One of the most common criticisms of soy is the possible link between the bean and breast cancer. This belief stems from the fact that the isoflavone proteins present in soy act like estrogen, which is a fuel for many forms of cancer and can cause tumours to spread more quickly. In reality, several recent studies have suggested that whole or fermented soybeans may actually have the opposite effect, but the science on the issue remains inconclusive.
Another rumour that refuses to go away revolves around the food’s impact on male sex hormones. Again, the evidence is sketchy, but enough to give you pause for thought. In 2008, the Harvard School of Public Health found that men who ate an average of half a serving of soy per day had a lower concentration of sperm than those that didn’t. Similarly, a study in 2011 linked one patient’s erectile dysfunction and hyposexuality to his soy consumption. Though there have since been other studies that point out this evidence is nothing more than circumstantial, the honest answer is that we still don’t know the effect that soy may actually have on the male body.

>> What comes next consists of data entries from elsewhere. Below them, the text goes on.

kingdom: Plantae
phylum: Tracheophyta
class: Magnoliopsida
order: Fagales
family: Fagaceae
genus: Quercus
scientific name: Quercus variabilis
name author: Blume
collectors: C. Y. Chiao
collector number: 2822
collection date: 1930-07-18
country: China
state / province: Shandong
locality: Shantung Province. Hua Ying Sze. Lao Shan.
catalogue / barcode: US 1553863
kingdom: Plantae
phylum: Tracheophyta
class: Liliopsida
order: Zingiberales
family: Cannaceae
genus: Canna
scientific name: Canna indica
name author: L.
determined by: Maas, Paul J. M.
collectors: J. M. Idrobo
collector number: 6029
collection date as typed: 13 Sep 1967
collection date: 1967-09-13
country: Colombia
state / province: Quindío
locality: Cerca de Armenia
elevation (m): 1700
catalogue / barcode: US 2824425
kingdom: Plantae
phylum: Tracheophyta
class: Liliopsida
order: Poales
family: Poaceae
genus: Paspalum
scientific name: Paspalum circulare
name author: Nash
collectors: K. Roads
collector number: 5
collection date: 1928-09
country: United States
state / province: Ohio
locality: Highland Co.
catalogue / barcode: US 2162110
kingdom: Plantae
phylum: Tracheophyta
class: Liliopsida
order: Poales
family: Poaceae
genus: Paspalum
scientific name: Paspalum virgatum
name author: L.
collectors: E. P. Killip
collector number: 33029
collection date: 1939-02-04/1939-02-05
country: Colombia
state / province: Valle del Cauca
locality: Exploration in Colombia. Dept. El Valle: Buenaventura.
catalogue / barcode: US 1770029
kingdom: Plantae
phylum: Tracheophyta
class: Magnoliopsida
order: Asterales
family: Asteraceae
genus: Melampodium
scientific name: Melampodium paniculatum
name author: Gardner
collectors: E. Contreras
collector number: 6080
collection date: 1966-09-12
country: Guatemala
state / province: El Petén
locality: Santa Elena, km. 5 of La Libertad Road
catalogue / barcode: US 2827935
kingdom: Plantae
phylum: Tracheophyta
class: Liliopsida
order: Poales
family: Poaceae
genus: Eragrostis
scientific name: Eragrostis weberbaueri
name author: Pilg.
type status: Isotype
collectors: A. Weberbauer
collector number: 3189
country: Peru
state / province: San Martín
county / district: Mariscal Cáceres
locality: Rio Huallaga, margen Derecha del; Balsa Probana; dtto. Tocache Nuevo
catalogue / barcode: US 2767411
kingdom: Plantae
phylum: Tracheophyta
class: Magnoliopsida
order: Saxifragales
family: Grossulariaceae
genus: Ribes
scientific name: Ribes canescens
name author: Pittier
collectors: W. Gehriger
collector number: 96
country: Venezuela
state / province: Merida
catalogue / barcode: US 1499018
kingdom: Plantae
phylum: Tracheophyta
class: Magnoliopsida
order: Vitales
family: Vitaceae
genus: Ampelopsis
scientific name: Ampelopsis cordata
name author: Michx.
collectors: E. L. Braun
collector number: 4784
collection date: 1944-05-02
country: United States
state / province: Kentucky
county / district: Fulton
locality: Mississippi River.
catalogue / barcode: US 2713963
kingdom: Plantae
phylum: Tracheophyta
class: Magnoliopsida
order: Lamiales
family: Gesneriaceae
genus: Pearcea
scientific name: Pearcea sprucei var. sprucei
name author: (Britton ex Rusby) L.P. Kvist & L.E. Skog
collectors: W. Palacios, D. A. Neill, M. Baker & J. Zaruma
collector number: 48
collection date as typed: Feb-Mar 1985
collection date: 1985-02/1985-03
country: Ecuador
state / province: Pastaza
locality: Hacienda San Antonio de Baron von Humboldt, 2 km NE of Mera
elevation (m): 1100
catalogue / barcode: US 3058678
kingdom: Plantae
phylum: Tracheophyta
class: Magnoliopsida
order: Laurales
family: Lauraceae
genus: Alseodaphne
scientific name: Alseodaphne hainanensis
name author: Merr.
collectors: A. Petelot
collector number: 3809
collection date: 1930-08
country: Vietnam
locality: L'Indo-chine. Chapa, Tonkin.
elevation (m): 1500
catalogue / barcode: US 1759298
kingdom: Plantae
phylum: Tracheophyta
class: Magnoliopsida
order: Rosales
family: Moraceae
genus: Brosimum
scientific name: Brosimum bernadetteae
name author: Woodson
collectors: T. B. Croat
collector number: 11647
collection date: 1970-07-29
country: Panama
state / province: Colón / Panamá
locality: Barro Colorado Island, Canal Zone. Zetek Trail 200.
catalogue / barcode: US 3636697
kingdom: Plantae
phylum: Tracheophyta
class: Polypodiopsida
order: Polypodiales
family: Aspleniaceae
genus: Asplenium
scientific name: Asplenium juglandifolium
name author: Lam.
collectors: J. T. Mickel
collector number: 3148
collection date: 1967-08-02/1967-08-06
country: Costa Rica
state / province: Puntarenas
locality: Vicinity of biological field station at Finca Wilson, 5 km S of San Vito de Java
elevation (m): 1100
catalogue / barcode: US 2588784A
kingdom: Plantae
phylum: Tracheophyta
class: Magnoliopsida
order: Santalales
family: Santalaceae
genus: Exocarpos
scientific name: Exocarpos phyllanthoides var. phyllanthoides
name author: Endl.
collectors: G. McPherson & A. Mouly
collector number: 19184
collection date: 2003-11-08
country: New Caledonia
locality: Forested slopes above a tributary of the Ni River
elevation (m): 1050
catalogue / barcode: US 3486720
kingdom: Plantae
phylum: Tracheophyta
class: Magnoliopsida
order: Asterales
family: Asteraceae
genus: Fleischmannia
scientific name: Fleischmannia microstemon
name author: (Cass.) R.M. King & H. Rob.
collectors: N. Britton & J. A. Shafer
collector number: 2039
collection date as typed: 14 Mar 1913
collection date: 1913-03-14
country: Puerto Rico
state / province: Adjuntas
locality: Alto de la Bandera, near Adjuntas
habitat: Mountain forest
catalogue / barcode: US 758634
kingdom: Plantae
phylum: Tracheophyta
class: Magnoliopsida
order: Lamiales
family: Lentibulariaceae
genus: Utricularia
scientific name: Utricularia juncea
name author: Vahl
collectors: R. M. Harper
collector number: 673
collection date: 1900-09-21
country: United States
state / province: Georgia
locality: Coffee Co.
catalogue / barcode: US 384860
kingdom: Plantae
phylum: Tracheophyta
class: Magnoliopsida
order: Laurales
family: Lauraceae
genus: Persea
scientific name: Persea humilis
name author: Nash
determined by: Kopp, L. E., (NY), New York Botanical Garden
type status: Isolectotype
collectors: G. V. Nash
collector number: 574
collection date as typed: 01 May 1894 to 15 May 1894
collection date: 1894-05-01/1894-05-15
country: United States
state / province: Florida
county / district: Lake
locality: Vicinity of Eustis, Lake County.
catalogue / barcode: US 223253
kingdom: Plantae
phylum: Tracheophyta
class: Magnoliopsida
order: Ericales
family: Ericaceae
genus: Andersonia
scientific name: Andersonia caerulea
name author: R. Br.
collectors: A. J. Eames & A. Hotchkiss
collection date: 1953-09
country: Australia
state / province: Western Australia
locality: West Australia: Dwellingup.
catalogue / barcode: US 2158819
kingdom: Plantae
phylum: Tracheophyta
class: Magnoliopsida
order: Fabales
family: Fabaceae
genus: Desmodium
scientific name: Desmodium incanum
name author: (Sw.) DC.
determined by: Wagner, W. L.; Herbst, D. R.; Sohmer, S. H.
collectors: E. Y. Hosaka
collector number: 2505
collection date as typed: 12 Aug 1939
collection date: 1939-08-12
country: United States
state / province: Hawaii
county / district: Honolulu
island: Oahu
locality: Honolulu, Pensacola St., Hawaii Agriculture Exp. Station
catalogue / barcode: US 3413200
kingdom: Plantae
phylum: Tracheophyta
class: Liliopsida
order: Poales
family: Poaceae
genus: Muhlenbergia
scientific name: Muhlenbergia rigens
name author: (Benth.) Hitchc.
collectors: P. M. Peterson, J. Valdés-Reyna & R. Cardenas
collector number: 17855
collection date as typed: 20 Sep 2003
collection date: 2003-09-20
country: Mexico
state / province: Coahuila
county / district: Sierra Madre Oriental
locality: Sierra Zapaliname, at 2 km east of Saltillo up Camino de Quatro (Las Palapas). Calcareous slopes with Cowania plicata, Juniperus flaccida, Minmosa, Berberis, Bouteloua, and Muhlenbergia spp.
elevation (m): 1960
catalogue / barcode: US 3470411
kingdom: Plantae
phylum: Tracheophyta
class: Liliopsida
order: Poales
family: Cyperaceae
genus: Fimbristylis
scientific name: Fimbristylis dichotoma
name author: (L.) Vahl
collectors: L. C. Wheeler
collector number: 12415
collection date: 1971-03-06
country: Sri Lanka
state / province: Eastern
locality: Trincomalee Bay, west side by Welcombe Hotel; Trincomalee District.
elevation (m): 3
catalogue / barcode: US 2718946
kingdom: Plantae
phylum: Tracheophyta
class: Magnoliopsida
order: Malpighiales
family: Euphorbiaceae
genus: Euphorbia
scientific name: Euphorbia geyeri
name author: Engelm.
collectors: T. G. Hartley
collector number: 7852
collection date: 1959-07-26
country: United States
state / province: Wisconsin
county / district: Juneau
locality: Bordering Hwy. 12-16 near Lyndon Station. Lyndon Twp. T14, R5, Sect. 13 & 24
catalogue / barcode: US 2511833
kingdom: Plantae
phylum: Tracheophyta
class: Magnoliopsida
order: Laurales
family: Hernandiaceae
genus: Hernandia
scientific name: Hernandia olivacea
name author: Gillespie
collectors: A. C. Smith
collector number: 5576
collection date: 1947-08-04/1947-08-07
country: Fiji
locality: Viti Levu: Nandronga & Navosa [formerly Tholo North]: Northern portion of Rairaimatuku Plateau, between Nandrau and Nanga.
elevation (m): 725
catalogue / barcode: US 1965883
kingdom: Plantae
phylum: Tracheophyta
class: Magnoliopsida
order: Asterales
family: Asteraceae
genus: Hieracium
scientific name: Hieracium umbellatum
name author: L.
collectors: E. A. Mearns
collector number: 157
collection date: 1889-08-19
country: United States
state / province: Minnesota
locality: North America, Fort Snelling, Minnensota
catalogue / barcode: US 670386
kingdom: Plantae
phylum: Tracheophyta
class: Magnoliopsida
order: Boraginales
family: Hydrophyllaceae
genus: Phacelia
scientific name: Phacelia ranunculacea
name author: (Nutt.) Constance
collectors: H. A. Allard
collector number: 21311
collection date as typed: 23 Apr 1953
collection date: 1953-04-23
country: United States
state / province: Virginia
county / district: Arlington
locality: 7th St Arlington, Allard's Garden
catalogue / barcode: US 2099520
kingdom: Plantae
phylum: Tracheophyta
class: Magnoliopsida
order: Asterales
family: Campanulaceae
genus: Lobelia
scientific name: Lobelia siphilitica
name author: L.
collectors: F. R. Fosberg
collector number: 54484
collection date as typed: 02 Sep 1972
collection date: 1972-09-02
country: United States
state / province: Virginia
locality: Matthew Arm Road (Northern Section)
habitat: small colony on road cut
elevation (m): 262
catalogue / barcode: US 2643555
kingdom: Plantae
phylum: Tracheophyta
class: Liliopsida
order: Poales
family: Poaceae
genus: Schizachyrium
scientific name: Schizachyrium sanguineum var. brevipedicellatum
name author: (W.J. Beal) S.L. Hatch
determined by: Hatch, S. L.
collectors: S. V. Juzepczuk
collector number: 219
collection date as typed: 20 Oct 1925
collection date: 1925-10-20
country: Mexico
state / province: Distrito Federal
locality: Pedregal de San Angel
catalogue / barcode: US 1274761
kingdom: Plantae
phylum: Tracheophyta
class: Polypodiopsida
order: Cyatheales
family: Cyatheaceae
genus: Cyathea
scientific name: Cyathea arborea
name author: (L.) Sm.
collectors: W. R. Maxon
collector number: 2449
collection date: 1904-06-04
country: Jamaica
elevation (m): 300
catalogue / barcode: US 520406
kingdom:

One area where scientists are more certain that soy may have a negative impact is in thyroid function. According to Healthline, “soy contains goitrogens, substances that may negatively impact the thyroid by blocking iodine absorption.” Subsequent lab and animal testing has shown that this is indeed the case. Though extensive human studies have yet to be carried out, some scientists believe that excessive soy consumption may indeed have a negative impact.
Despite the doubts over some aspects of soy, it is also clear that it can also have a number of health benefits. We know, for instance, that it can help with heart health and cholesterol, and is also a rich source of protein and fibre. Some experts have variably claimed that including soy in your diet can help with everything from weight loss to increasing fertility in women. It’s small wonder that is has earned its status as a health food. Nonetheless, the uncertainty in the scientific community means that you’d be well advised to treat soy with some respect. It might well be amazing for you. But it also might be way worse than you think.